To Protest Unwanted E-Mail, Spam Cop Goes to the Source

By J. D. BIERSDORFERBio

Do you ever find yourself wading through dozens of claims of baldness cures and offers to "Make Money Fast at Home!!!" while looking for E-mail in your In box from people you actually know? Is there any way to fight back against these unwanted spammers, who often hide behind hard-to-trace or false addresses?



Larry Davis for The New York Times
Julian Haight, creator of Spam Cop, a Web site that tracks the origin of unsolicited junk E-mail.
Please meet the Spam Cop. Created by Julian Haight, a 27-year-old computer consultant in Seattle, Spam Cop ( spamcop.net) is a Web site that lets you track spam -- unsolicited junk E-mail sent out in bulk -- back to its source and then complain about it to the proper authorities.

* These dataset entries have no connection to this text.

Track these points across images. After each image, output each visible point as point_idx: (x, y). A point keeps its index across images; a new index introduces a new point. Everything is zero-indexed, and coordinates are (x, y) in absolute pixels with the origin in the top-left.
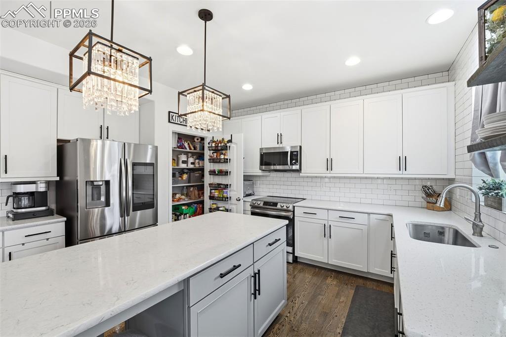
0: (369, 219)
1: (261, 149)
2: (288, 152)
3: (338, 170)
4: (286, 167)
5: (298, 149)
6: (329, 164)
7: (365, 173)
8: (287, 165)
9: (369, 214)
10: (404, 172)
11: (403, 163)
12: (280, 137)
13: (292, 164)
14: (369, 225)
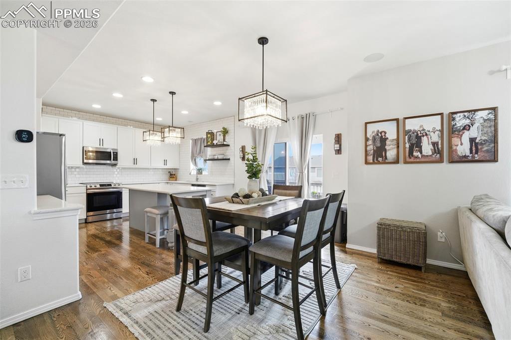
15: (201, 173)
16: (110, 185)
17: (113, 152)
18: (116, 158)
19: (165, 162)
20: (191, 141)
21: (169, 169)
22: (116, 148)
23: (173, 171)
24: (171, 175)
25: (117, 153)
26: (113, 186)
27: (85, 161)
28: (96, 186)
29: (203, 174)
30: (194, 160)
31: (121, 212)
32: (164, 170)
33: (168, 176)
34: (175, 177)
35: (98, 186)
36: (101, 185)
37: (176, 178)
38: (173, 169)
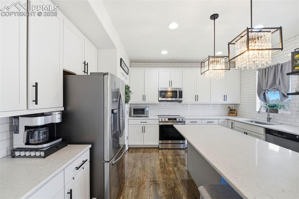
0: (219, 121)
1: (159, 89)
3: (201, 100)
6: (197, 98)
8: (178, 98)
9: (219, 119)
10: (226, 101)
12: (171, 83)
15: (277, 111)
16: (175, 119)
17: (179, 91)
18: (181, 96)
19: (225, 97)
20: (257, 72)
21: (228, 104)
22: (181, 87)
23: (233, 106)
24: (231, 110)
25: (182, 91)
26: (178, 120)
27: (160, 99)
28: (165, 120)
29: (279, 112)
30: (262, 94)
31: (184, 144)
32: (223, 106)
33: (227, 111)
34: (235, 112)
35: (167, 120)
36: (169, 119)
37: (236, 114)
38: (232, 104)
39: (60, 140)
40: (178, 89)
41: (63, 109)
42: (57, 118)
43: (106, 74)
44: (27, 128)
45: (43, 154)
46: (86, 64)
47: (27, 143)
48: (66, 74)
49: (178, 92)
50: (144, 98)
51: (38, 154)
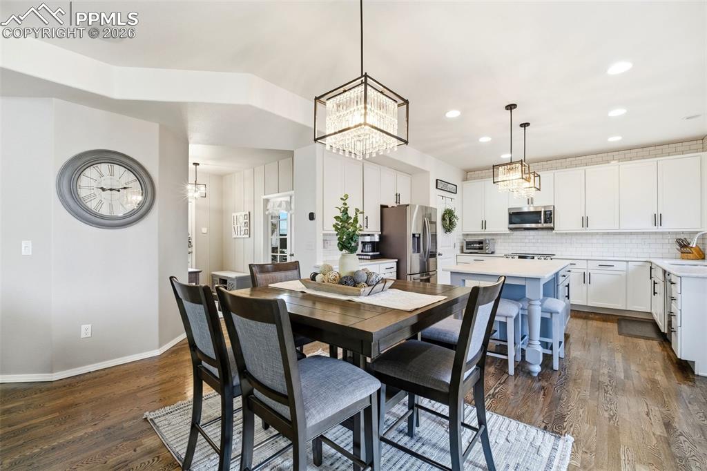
0: (628, 265)
1: (509, 209)
2: (541, 212)
3: (593, 227)
4: (540, 225)
5: (552, 209)
6: (585, 222)
7: (621, 228)
8: (541, 223)
9: (627, 261)
10: (660, 227)
11: (658, 219)
13: (545, 222)
14: (627, 271)
17: (545, 212)
18: (550, 220)
25: (550, 211)
27: (510, 226)
39: (378, 253)
40: (545, 207)
41: (380, 233)
42: (377, 239)
43: (408, 205)
44: (362, 242)
45: (369, 257)
46: (398, 196)
47: (362, 251)
48: (383, 207)
49: (543, 213)
50: (484, 225)
51: (367, 257)
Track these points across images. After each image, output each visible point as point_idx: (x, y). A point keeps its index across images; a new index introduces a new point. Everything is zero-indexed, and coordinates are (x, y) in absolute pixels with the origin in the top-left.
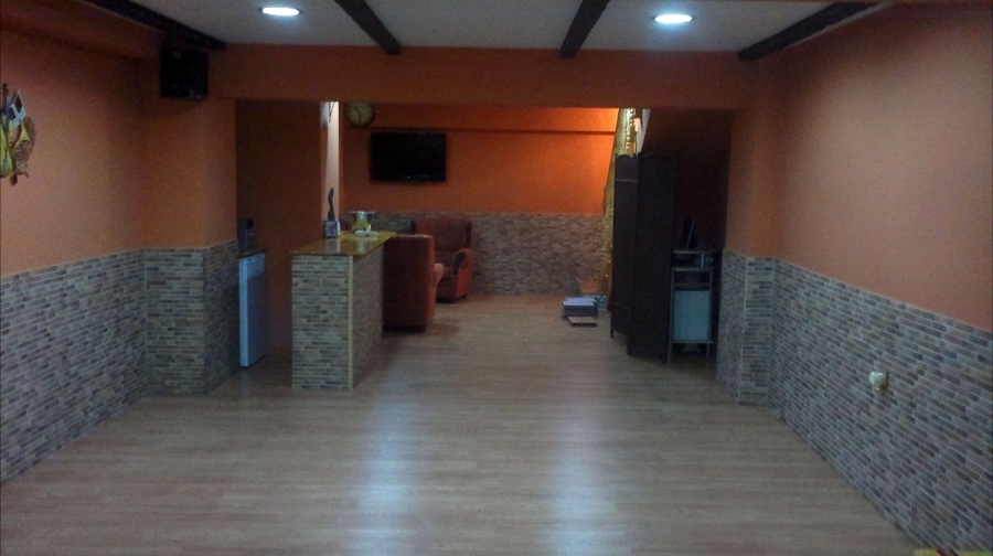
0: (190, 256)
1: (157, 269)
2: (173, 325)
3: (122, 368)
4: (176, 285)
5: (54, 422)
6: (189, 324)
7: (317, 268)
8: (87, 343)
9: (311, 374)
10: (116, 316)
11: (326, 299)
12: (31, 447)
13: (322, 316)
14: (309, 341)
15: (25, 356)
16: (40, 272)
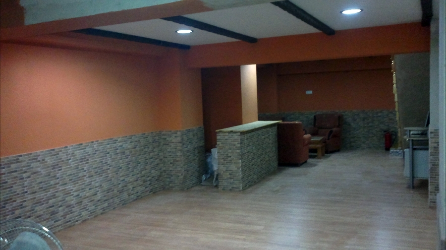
0: (177, 133)
1: (166, 139)
2: (172, 162)
3: (148, 179)
4: (172, 145)
5: (112, 198)
6: (177, 161)
7: (226, 137)
8: (129, 168)
9: (226, 184)
10: (146, 157)
11: (230, 151)
12: (99, 207)
13: (229, 159)
14: (225, 169)
15: (97, 172)
16: (104, 140)
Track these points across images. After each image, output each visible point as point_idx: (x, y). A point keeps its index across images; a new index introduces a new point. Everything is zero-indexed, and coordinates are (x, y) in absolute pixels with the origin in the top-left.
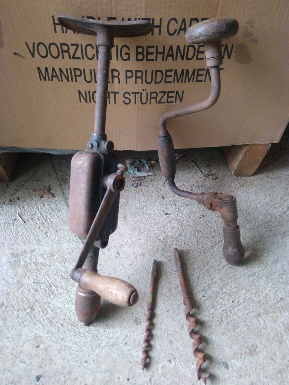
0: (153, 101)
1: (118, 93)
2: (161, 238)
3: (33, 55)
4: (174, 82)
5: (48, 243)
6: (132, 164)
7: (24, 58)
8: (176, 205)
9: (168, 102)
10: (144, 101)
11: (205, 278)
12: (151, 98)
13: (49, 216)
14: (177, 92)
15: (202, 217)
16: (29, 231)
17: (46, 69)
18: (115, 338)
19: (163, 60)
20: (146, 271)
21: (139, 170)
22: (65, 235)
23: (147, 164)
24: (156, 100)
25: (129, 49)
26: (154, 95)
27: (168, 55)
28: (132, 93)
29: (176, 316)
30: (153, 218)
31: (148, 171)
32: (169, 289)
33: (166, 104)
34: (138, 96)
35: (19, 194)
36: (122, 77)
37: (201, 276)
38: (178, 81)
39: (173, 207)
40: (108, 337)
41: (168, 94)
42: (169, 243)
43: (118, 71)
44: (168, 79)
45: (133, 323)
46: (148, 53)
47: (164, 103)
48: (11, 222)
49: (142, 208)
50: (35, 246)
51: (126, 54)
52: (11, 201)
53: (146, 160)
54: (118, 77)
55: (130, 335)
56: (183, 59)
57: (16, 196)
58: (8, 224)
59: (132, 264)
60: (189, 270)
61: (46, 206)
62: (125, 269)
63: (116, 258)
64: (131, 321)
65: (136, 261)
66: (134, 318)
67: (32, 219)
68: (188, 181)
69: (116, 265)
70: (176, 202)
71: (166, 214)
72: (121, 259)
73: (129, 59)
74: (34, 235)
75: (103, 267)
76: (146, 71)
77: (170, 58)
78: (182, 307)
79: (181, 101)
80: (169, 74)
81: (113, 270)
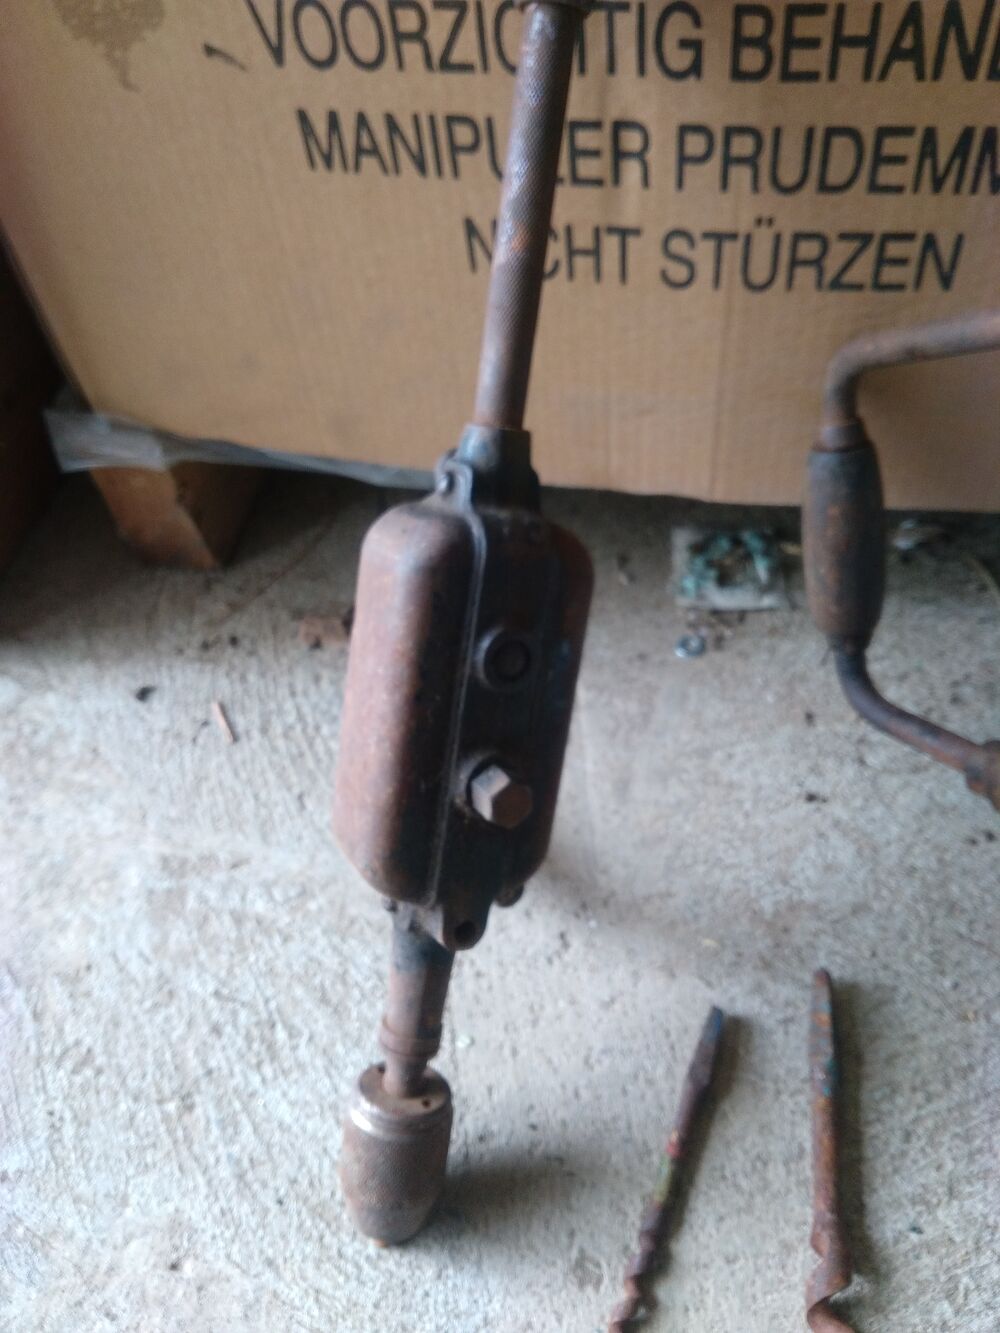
0: (805, 276)
1: (637, 232)
2: (767, 905)
3: (278, 53)
4: (916, 188)
5: (300, 838)
6: (698, 549)
7: (243, 68)
8: (862, 762)
9: (879, 286)
10: (759, 274)
11: (941, 1144)
12: (795, 263)
13: (325, 730)
14: (930, 242)
15: (982, 839)
16: (244, 775)
17: (333, 121)
18: (478, 1318)
19: (867, 76)
20: (666, 1049)
21: (724, 580)
23: (766, 553)
24: (821, 273)
25: (697, 22)
26: (809, 250)
27: (896, 53)
28: (707, 235)
29: (765, 1294)
30: (748, 806)
31: (765, 590)
32: (758, 1157)
33: (869, 294)
34: (732, 251)
35: (240, 625)
36: (663, 156)
37: (920, 1131)
38: (938, 184)
39: (850, 770)
40: (450, 1307)
41: (882, 248)
42: (798, 939)
43: (642, 128)
44: (889, 175)
45: (566, 1275)
46: (791, 42)
47: (859, 287)
48: (188, 732)
49: (704, 753)
50: (250, 845)
51: (684, 44)
52: (206, 646)
53: (763, 537)
54: (641, 155)
55: (544, 1326)
56: (970, 72)
57: (226, 631)
58: (178, 736)
59: (613, 1001)
60: (867, 1085)
61: (325, 684)
62: (580, 1016)
63: (550, 961)
64: (560, 1262)
65: (631, 990)
66: (574, 1254)
67: (264, 730)
68: (941, 654)
69: (544, 990)
70: (864, 749)
71: (811, 798)
72: (570, 971)
73: (696, 69)
74: (256, 797)
75: (490, 988)
76: (777, 133)
77: (903, 69)
78: (801, 1257)
79: (946, 281)
80: (891, 146)
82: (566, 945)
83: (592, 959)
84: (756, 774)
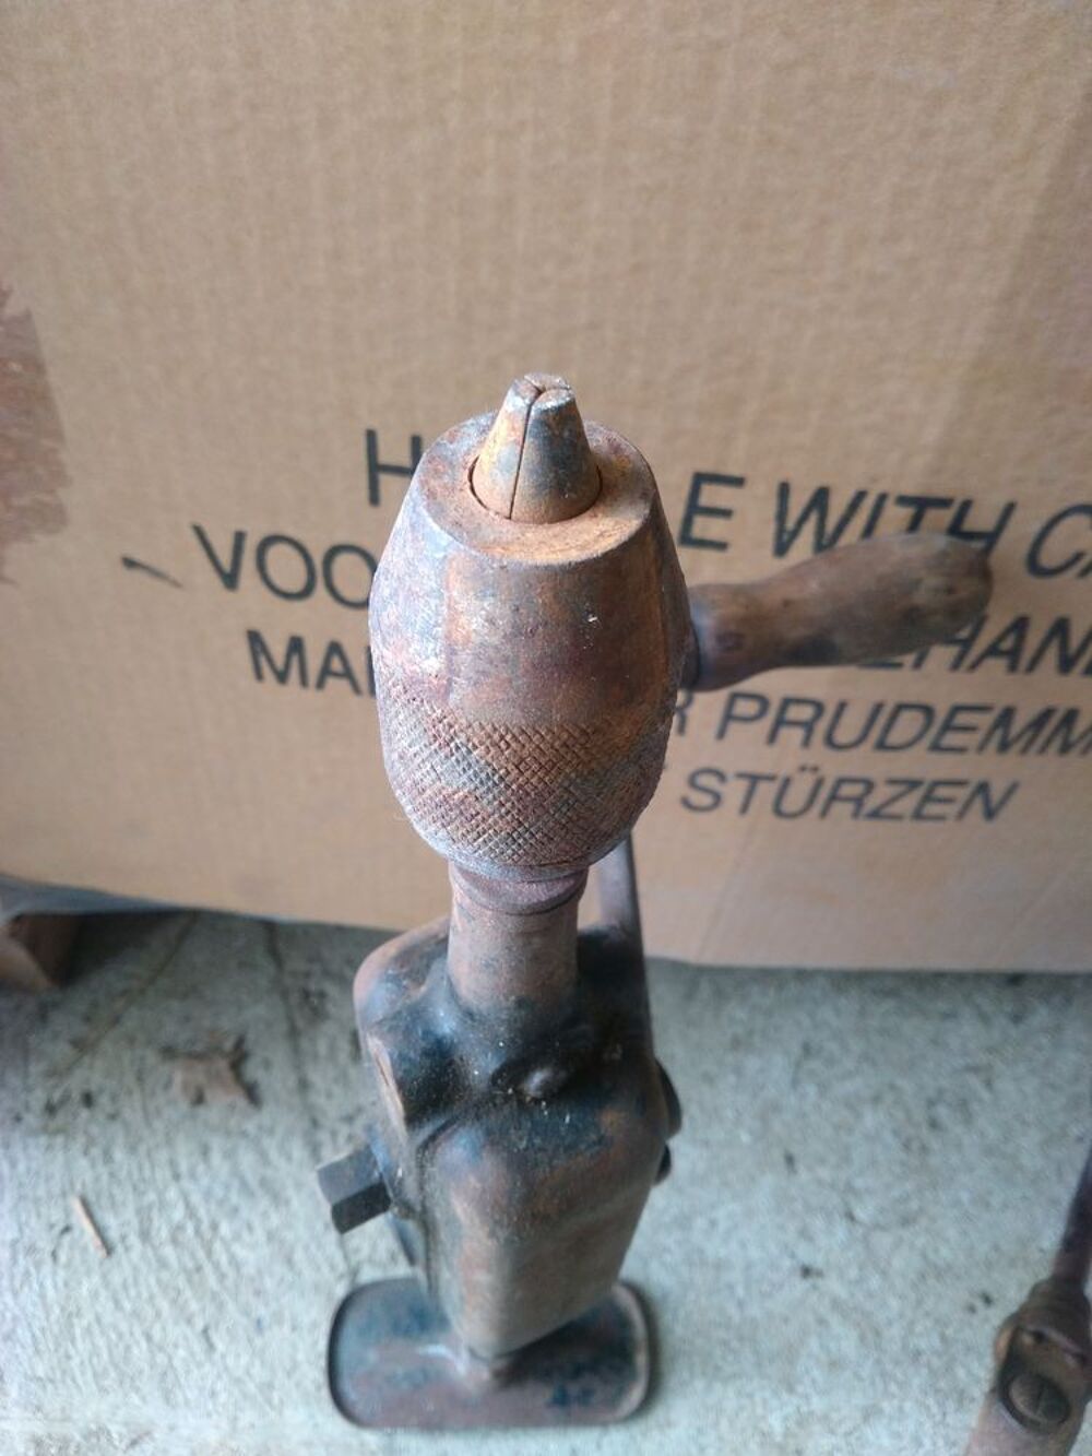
0: (842, 810)
3: (230, 579)
4: (980, 750)
5: (213, 1394)
7: (176, 584)
8: (850, 1217)
9: (918, 817)
10: (792, 806)
12: (833, 799)
13: (225, 1229)
14: (983, 788)
16: (127, 1306)
17: (296, 646)
19: (955, 667)
22: (301, 1357)
24: (860, 806)
26: (852, 790)
27: (992, 652)
28: (741, 776)
30: (740, 1291)
33: (907, 822)
34: (767, 789)
35: (90, 1074)
36: (705, 713)
38: (1004, 747)
39: (841, 1230)
41: (930, 791)
44: (954, 739)
47: (897, 817)
48: (45, 1245)
49: (684, 1222)
50: (151, 1410)
52: (51, 1109)
54: (684, 712)
56: (1065, 668)
57: (76, 1083)
58: (31, 1250)
61: (216, 1158)
67: (145, 1235)
71: (806, 1272)
74: (149, 1338)
76: (842, 706)
77: (995, 664)
79: (991, 815)
80: (963, 719)
84: (743, 1245)
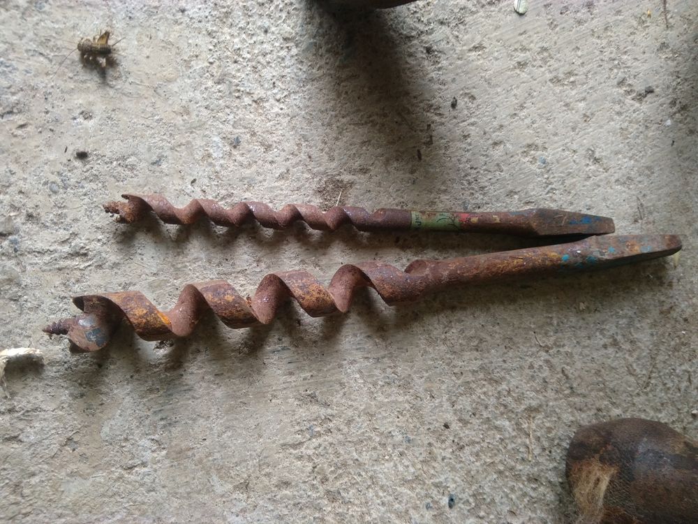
11: (534, 511)
18: (259, 92)
29: (360, 372)
32: (481, 341)
40: (260, 58)
45: (325, 173)
55: (272, 162)
59: (597, 160)
62: (574, 129)
63: (621, 83)
64: (334, 165)
65: (613, 179)
66: (346, 178)
69: (591, 83)
72: (617, 108)
75: (580, 22)
78: (401, 399)
81: (567, 68)
82: (640, 97)
83: (633, 128)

After providing the site with a return E-mail address, you simply paste a junk E-mail message you have received into a form on the site and click on a button. Spam Cop dissects the message's header field to find out where it came from. It then sends a copy of the unwanted mail to the network administrator of the Internet service provider the spammer is using, along with a crisply worded letter of complaint from you about being spammed.

Mr. Haight said that 127,744 such letters from users were sent from the Spam Cop site last month alone. The site also contains a discussion forum about spam, links to spam-fighting resources, a list of known spammers and a well-written Frequently Asked Questions section.

Reporting spam on the Spam Cop site is free. But for $15, you can sign up for a Spam Cop membership that will bring you a set of E-mail filters that can weed out messages sent from known spammers and an electronic newsletter with updates and information about battling spam.

The site may not prevent all spam but may help take a bite out of it. Many Internet providers have a no-spam policy for subscribers, and many will close accounts opened by bulk mailers if they get complaints about spam coming from an address.

A program automatically unmasks spammers.


Mr. Haight created the Spam Cop site after being told in an on-line discussion that tracing E-mail back across the Internet to its source couldn't be done. "I was reading a newsgroup, the wish list for Netscape, and I suggested that they put a button in the mail client that will let you report spam," he recalled. "I was immediately shot down."

His detractors told him that E-mail couldn't be tracked automatically because of the number of E-mail programs and other variables involved. "So immediately I thought, 'That's not true,' " Mr. Haight said. "I've got to prove them wrong."

He went to work on a program that used a number of networking utilities for the Unix operating system (used by most E-mail servers) to extract information about an E-mail header. He created the first version of the site in just a few weeks.

Spam Cop has been on the beat since September 1998, and Mr. Haight said that the complaint letters had helped close many spammers' E-mail accounts. "A few of the spammers have called me themselves, trying to get me to cease and desist my operation, so I know that something is working," he said. "They're feeling the pain."

Mr. Haight, however, is standing firm against spammers who claim that he's hurting their ability to do business. "They like to threaten," he said. "All my subscribers are individual people who decided to send E-mail, and I just facilitate that."